A few years ago, while on a work trip away from home, I listened to a CBC radio show where they interviewed Gretchen Rubin, the author of The Happiness Project. Gretchen talked about how she made a point to put in the time and effort into doing the things that made her happy and how it actually made her feel happier overall. I have been meaning to read the book ever since hearing the broadcast, but as with many other things, life caught up with me and this too was forgotten.


The end of an old year is often a time to reflect on the past and look to the future. We tend to view the New Year as a time of renewal and change and we often make grand plans to make our lives better. Although any day could be the day you decide to change, for some reason the turn of the year has us all thinking about what we can do to make our lives better moving forward.

Last night as the clock counted down the last hours of 2013 I too was caught up thinking about my life - reflecting on the past and looking toward the future and how I want my life to be. This year instead of my typical half-hearted resolution to eat better and exercise more I decided that I should try something different. I remembered hearing about The Happiness Project and I wondered if there were things that I could do to make myself happier overall - to feel content with myself and my life as it is; to stop and reflect on my life and to do things (even small things) or make changes (to my lifestyle, thought process etc.) that would help me to realize how happy I already am and would help make me feel happier overall. I figured I could document my 'journey' through 2014 on a blog - a place where I (and others?) could follow my path and look back at this happiness experiment to see what worked (and didn't work) and how my life and feelings have evolved over time.

And so, with this in mind, as I lay in bed after the clock struck midnight and 2014 officially began, I started making a mental list of things that made me happy. The list contained things I was thankful for, things that I liked to do, things that made me smile to think about - from the simple things to the more complex.

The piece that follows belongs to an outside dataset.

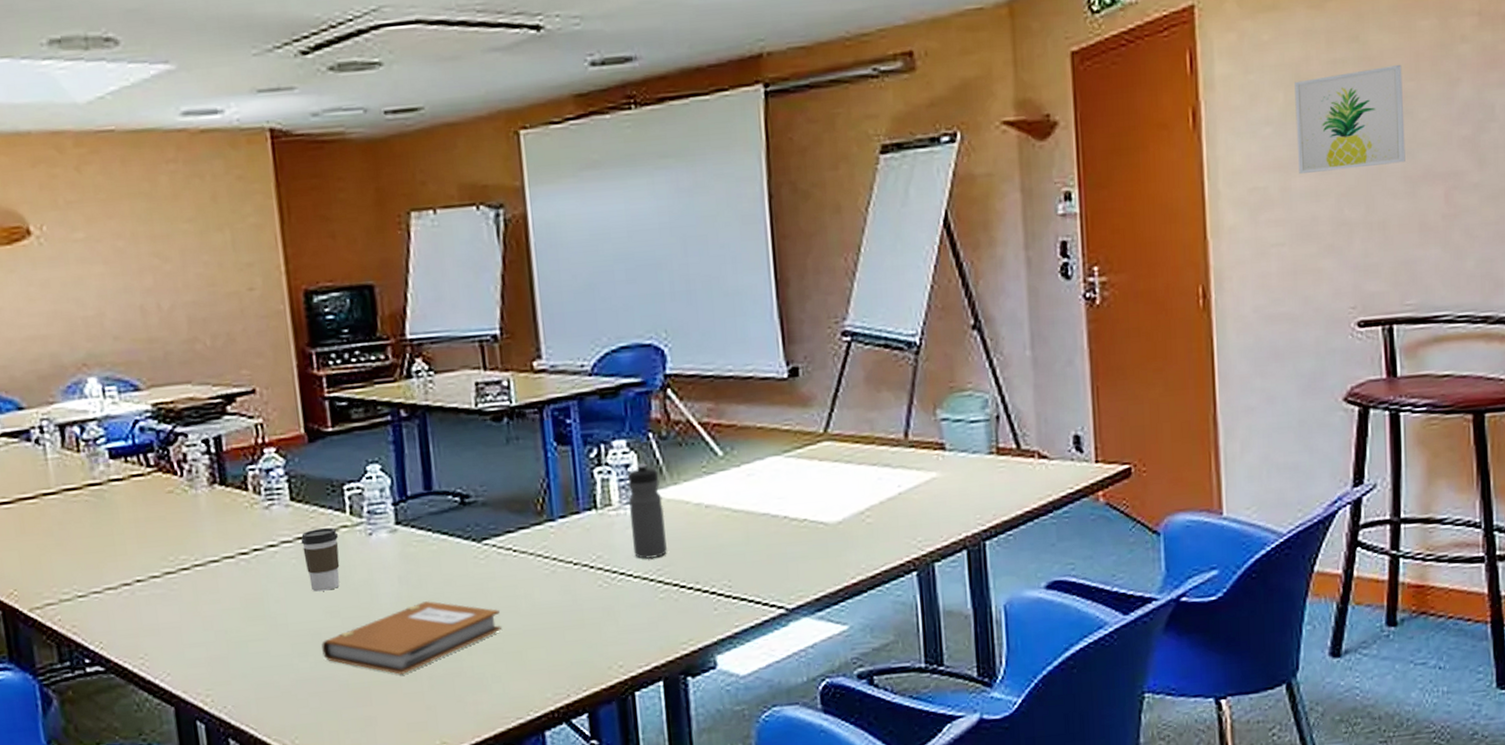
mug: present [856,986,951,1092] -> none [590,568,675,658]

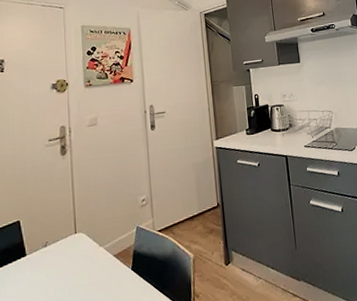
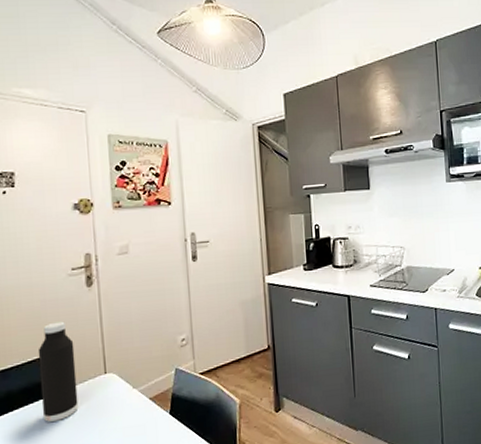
water bottle: none [17,187,51,280] -> present [38,321,79,422]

Before long, as I was laying in bed with my eyes closed thinking of all these things that made me feel good I realized I was smiling.

My list went something like this:
  • My loving and healthy family
  • Hugs and kisses from my husband
  • Smiles and giggles from my son
  • My cat and dog
  • Our cozy house
  • My friends
  • Hiking, camping, canoeing
  • Playing soccer and other sports
  • Baking
  • Singing
  • Acting/being in a play
  • Traveling
  • Adventures
  • Reading a good book
  • Snuggling under a warm blanket on a cold day
  • Laying in front of a warm fire
  • Watching stars on a dark night
  • Remembering past trips/adventures
  • Photography
  • Writing
  • Crafts and sewing
  • Getting a massage/being pampered
  • Feeling like I have accomplished something 
  • Dancing
  • Yoga
  • Playing games
This is by no means an exhaustive list, and it doesn't even reflect all of the things I thought of last night, but as I write them down now and think of each one I do have a smile on my face.

So, for me, the start of my very own happiness project is this reflection on the things that I have that make me happy and some thought of the things I enjoy doing so that I can make a point of doing these things more each day. My starting point will be to try and take the time and enjoy my happy moments as they happen each day and before bed think of these things as I close my eyes and drift off the sleep. Who wouldn't want to go to bed smiling every night?